08 September 2025, 10:33
Transparent Cities Launches a New Format for Researching City Councils

The Transparency Ranking of the 100 largest cities will be discontinued – it will be replaced by the European City Index. TI Ukraine is transforming the Transparent Cities program and launching a new study. Its aim is to assess the readiness of Ukrainian cities for European integration through the lens of transparency, accountability, and public involvement, in line with European principles of good governance.

The new research is designed to enhance the actual level of transparency of local self-government bodies under wartime conditions. This is a necessary step to strengthen citizens’ trust in government, foster sustainable partnerships at the national and international levels, and ensure effective governance.

Analysts will evaluate cities using updated approaches. Unlike previous studies, they will record progress and challenges in transparency and accountability of local self-government bodies from time to time throughout the year.
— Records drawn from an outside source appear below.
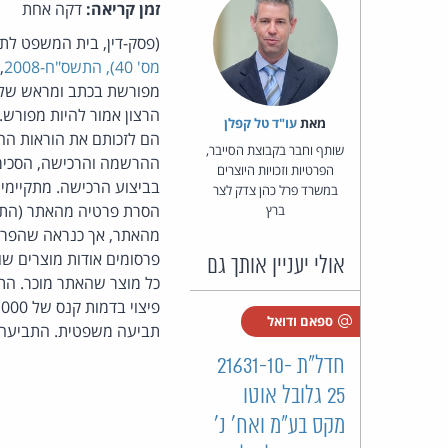
זמן קריאה:
דקה אחת
(פסק-דין, בית המשפט לת
מס' 40), התשס"ח-2008
,
מפורשת בכתב ומראש של הנ
הרצון אמור להיות מפורש.
מאת‏
עו"ד טל קפלן
הם לזכותם את הוראות הח
שותף וחבר בקבוצת הסייבר,
ההרשמה והרכישה, הסכימה
הפרטיות וזכויות היוצרים
במשרד פרל כהן צדק לצר
ברץ
פרסומים אודות מוצרים שונ
אולי יעניין אותך גם
כל מוצר שהאתר מוכר. הת
ספאם ודואל
תביעה משפטית. התביעה 
חדל"ת 21631-10-
25 גלובל אוטו
מקס בע״מ ואח' נ'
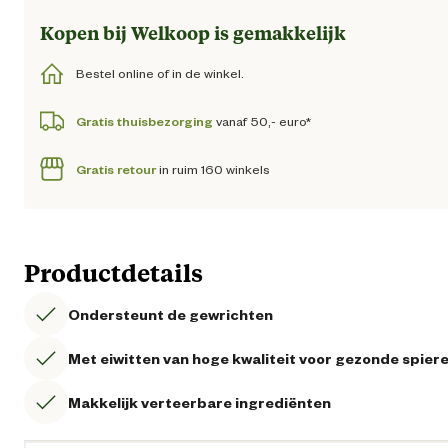
Kopen bij Welkoop is gemakkelijk
Bestel online of in de winkel.
Gratis thuisbezorging
vanaf 50,- euro*
Gratis retour
in ruim 160 winkels
Productdetails
Ondersteunt de gewrichten
Met eiwitten van hoge kwaliteit voor gezonde spier
Makkelijk verteerbare ingrediënten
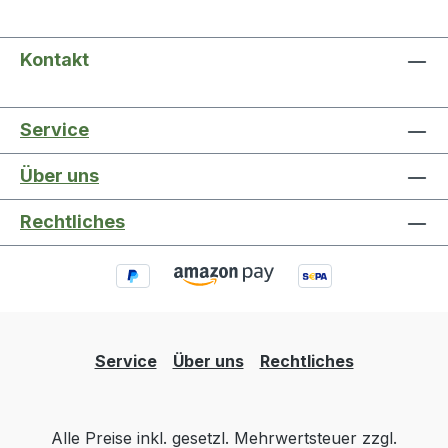
Kontakt
Service
Über uns
Rechtliches
Service
Über uns
Rechtliches
Alle Preise inkl. gesetzl. Mehrwertsteuer zzgl.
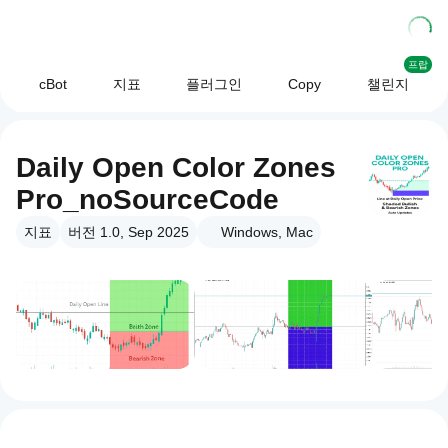
프랍
cBot
지표
플러그인
Copy
챌린지
Daily Open Color Zones
Pro_noSourceCode
지표
버전 1.0, Sep 2025
Windows, Mac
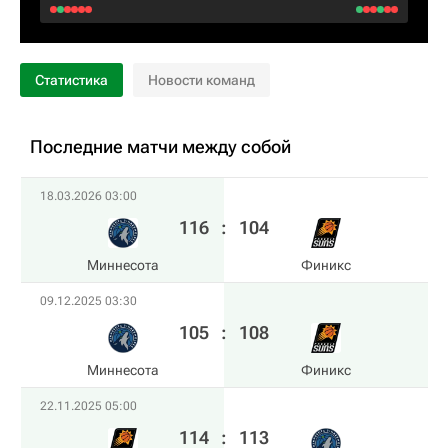
Статистика
Новости команд
Последние матчи между собой
18.03.2026 03:00
116
:
104
Миннесота
Финикс
09.12.2025 03:30
105
:
108
Миннесота
Финикс
22.11.2025 05:00
114
:
113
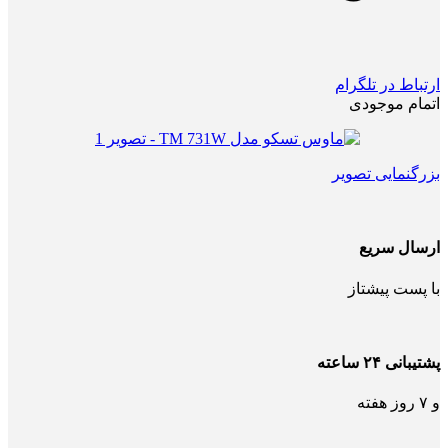
ارتباط در تلگرام
اتمام موجودی
بزرگنمایی تصویر
ارسال سریع
با پست پیشتاز
پشتیبانی ۲۴ ساعته
و ۷ روز هفته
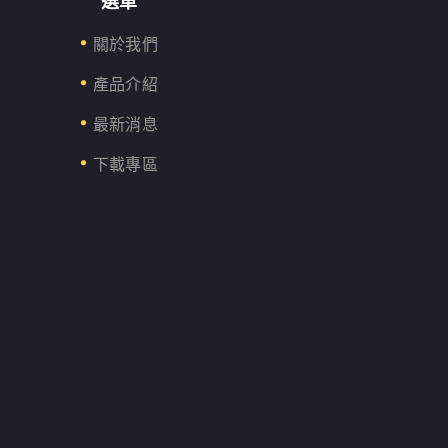
選單
關於我們
產品介紹
最新消息
下載專區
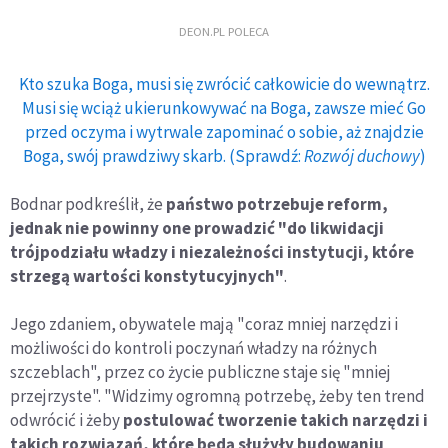
DEON.PL POLECA
Kto szuka Boga, musi się zwrócić całkowicie do wewnątrz.
Musi się wciąż ukierunkowywać na Boga, zawsze mieć Go
przed oczyma i wytrwale zapominać o sobie, aż znajdzie
Boga, swój prawdziwy skarb. (Sprawdź:
Rozwój duchowy
)
Bodnar podkreślił, że
państwo potrzebuje reform,
jednak nie powinny one prowadzić "do likwidacji
trójpodziału władzy i niezależności instytucji, które
strzegą wartości konstytucyjnych"
.
Jego zdaniem, obywatele mają "coraz mniej narzędzi i
możliwości do kontroli poczynań władzy na różnych
szczeblach", przez co życie publiczne staje się "mniej
przejrzyste". "Widzimy ogromną potrzebę, żeby ten trend
odwrócić i żeby
postulować tworzenie takich narzędzi i
takich rozwiązań, które będą służyły budowaniu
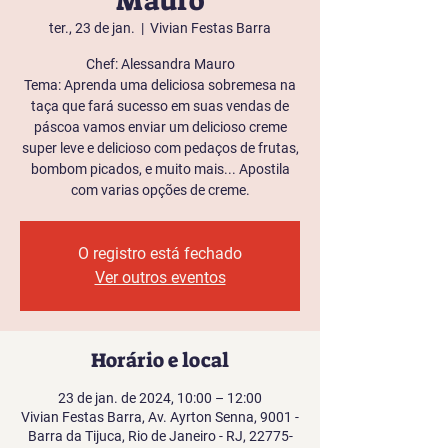
Mauro
ter., 23 de jan.
  |  
Vivian Festas Barra
Chef: Alessandra Mauro
Tema: Aprenda uma deliciosa sobremesa na
taça que fará sucesso em suas vendas de
páscoa vamos enviar um delicioso creme
super leve e delicioso com pedaços de frutas,
bombom picados, e muito mais... Apostila
com varias opções de creme.
O registro está fechado
Ver outros eventos
Horário e local
23 de jan. de 2024, 10:00 – 12:00
Vivian Festas Barra, Av. Ayrton Senna, 9001 -
Barra da Tijuca, Rio de Janeiro - RJ, 22775-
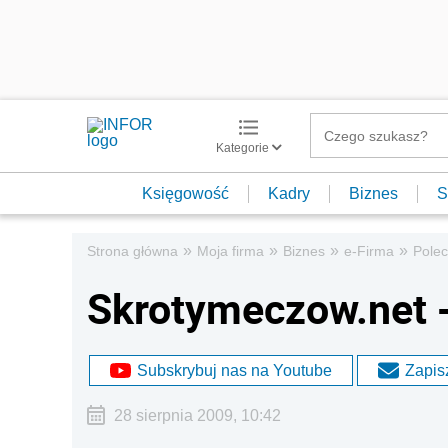
Kategorie
Księgowość
Kadry
Biznes
S
»
»
»
»
Strona główna
Moja firma
Biznes
e-Firma
Pole
Skrotymeczow.net - 
Subskrybuj nas na Youtube
Zapisz
28 sierpnia 2009, 10:42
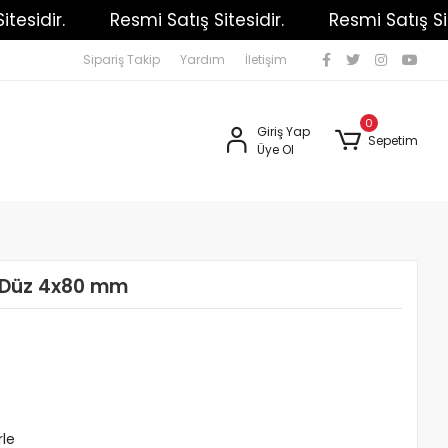
sidir.
Resmi Satış Sitesidir.
Resmi Satış Sitesi
Sipariş Takip
Yardım
İletişim
0
Giriş Yap
Sepetim
Üye Ol
a Düz 4x80 mm
rle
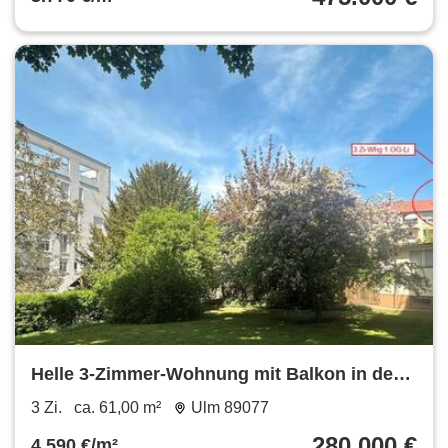
Helle 3-Zimmer-Wohnung mit Balkon in der
Ulmer Weststadt
3 Zi.
ca. 61,00 m²
Ulm 89077
280.000 €
4.590 €/m²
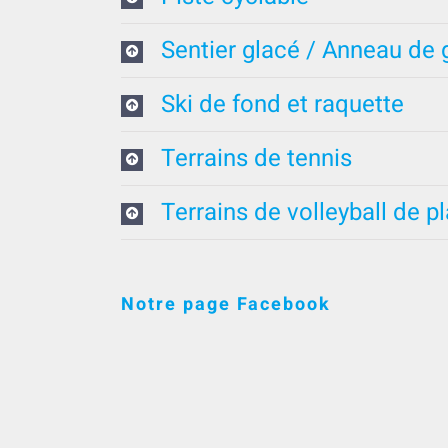
Sentier glacé / Anneau de 
Ski de fond et raquette
Terrains de tennis
Terrains de volleyball de p
Notre page Facebook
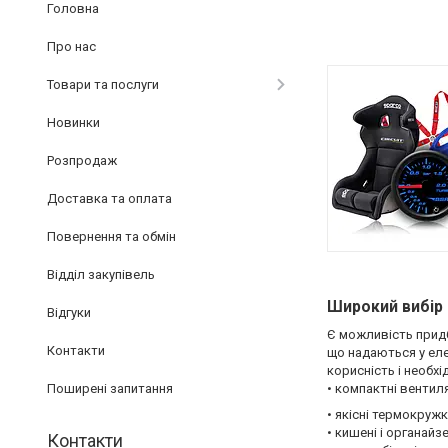
Головна
Про нас
Товари та послуги
Новинки
Розпродаж
Доставка та оплата
Повернення та обмін
Відділ закупівель
Широкий вибір
Відгуки
Є можливість придб
Контакти
що надаються у еле
корисність і необхі
Поширені запитання
• компактні вентил
• якісні термокруж
• кишені і органайз
Контакти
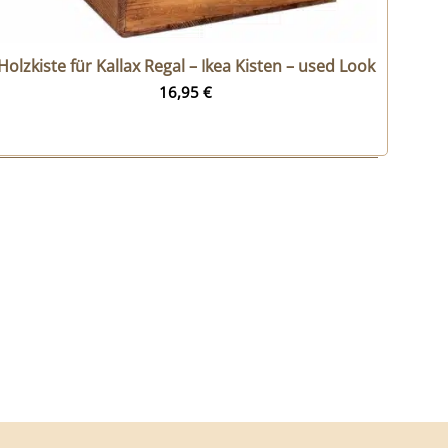
Holzkiste für Kallax Regal – Ikea Kisten – used Look
16,95
€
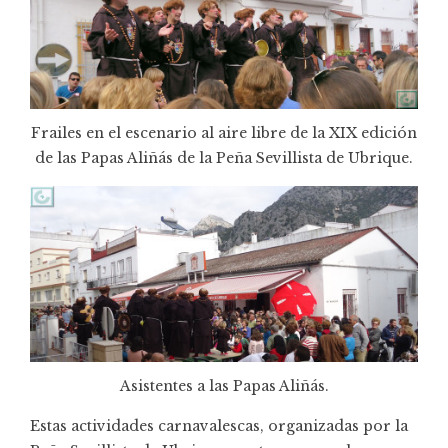
Frailes en el escenario al aire libre de la XIX edición
de las Papas Aliñás de la Peña Sevillista de Ubrique.
Asistentes a las Papas Aliñás.
Estas actividades carnavalescas, organizadas por la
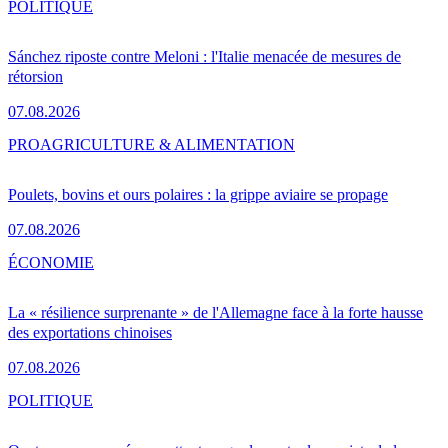
POLITIQUE
Sánchez riposte contre Meloni : l'Italie menacée de mesures de
rétorsion
07.08.2026
PRO
AGRICULTURE & ALIMENTATION
Poulets, bovins et ours polaires : la grippe aviaire se propage
07.08.2026
ÉCONOMIE
La « résilience surprenante » de l'Allemagne face à la forte hausse
des exportations chinoises
07.08.2026
POLITIQUE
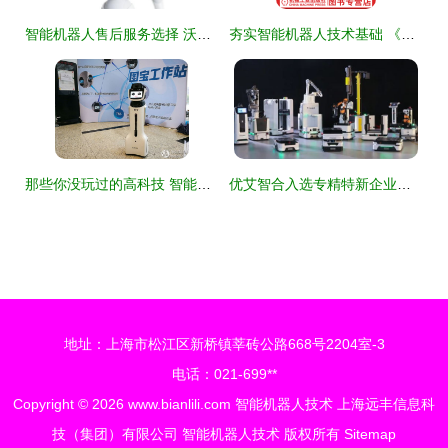
智能机器人售后服务选择 沃丰科技ServiceGo、西门子、安朗杰与软银机器人对比分析
夯实智能机器人技术基础 《智能机器人技术基础》教材评析
那些你没玩过的高科技 智能机器人横评与技术解析
优艾智合入选专精特新企业，成就中国智造新高度
地址：上海市松江区新桥镇莘砖公路668号2204室-3
电话：021-699**
Copyright © 2026
www.bianlili.com
智能机器人技术
上海远丰信息科
技（集团）有限公司
智能机器人技术
版权所有
Sitemap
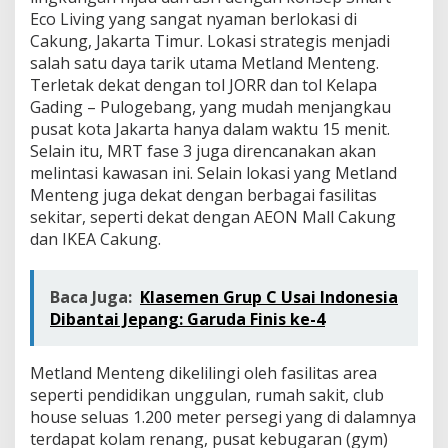
Eco Living yang sangat nyaman berlokasi di
Cakung, Jakarta Timur. Lokasi strategis menjadi
salah satu daya tarik utama Metland Menteng.
Terletak dekat dengan tol JORR dan tol Kelapa
Gading – Pulogebang, yang mudah menjangkau
pusat kota Jakarta hanya dalam waktu 15 menit.
Selain itu, MRT fase 3 juga direncanakan akan
melintasi kawasan ini. Selain lokasi yang Metland
Menteng juga dekat dengan berbagai fasilitas
sekitar, seperti dekat dengan AEON Mall Cakung
dan IKEA Cakung.
Baca Juga:
Klasemen Grup C Usai Indonesia
Dibantai Jepang: Garuda Finis ke-4
Metland Menteng dikelilingi oleh fasilitas area
seperti pendidikan unggulan, rumah sakit, club
house seluas 1.200 meter persegi yang di dalamnya
terdapat kolam renang, pusat kebugaran (gym)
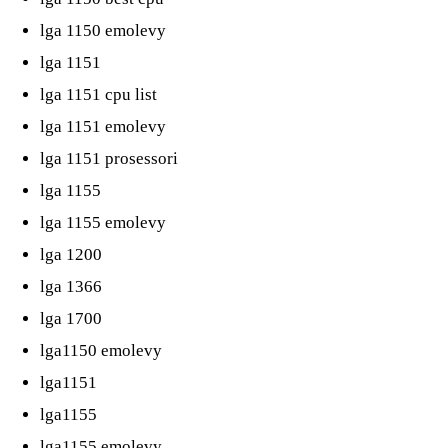
lga 1150 emolevy
lga 1151
lga 1151 cpu list
lga 1151 emolevy
lga 1151 prosessori
lga 1155
lga 1155 emolevy
lga 1200
lga 1366
lga 1700
lga1150 emolevy
lga1151
lga1155
lga1155 emolevy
Data will be collected independently by analysts, and the methodology will be published together with the results. Program experts will review national registers and portals, as well as official and other specialized websites of local self-government bodies, to determine how open and accessible information about city life is to the average user. Part of the assessment will be automated, which will reduce subjectivity, speed up the data collection process, and increase the accuracy of results. At the same time, the program will involve local residents in checks, the outcomes of which will influence city results.

The program will verify how cities comply with legislative requirements and how they implement best practices of open governance that support Ukraine’s path to EU membership.

Throughout the year, researchers will examine various aspects of local government activity, including: openness of city councils, e-services, open data, budget spending, and anti-corruption efforts. They will begin with assessing openness and interaction between local authorities and the public. The list of evaluation criteria and the scoring system will be published together with the results. Aggregated city results will be calculated later, after all research blocks are analyzed.

By openness, we mean the completeness, timeliness, accuracy, and structuring of public information about the activities of local self-government bodies. This enables citizens to track the full cycle of decision-making and implementation in their community and influence these processes. Residents must be able to participate and be heard by the authorities, which is why emphasis is also placed on public engagement.

The pilot study will involve 10 regional centers: Dnipro, Zaporizhzhia, Kropyvnytskyi, Lutsk, Lviv, Odesa, Poltava, Kharkiv, Khmelnytskyi, Chernihiv, and the city of Kyiv. The Index will later be scaled up – first to all regional centers, then to at least the 50 largest cities.

Even if a city is not included in the current assessment, the results of the European Index will still be useful. The public methodology, examples of successful practices, and typical gaps will help any city council identify its own weaknesses and development benchmarks, and make use of recommendations already developed by experts. Thus, the Index can serve as an incentive for improvement today – as more cities will later be included, city councils will have the chance to demonstrate their progress.

The launch of the European City Index is a logical step in the evolution of Transparent Cities’ study. It moves away from sometimes formal assessments of compliance with standards and towards a more comprehensive analysis. This approach lays the groundwork for a mature discussion between authorities, citizens, and international partners about what Ukrainian cities should look like in the wartime present and the European future. In the long term, the results of the Euroindex may become a roadmap for local self-governments: highlighting strengths, signaling gaps, and providing a practical tool for increasing transparency and trust at the local level.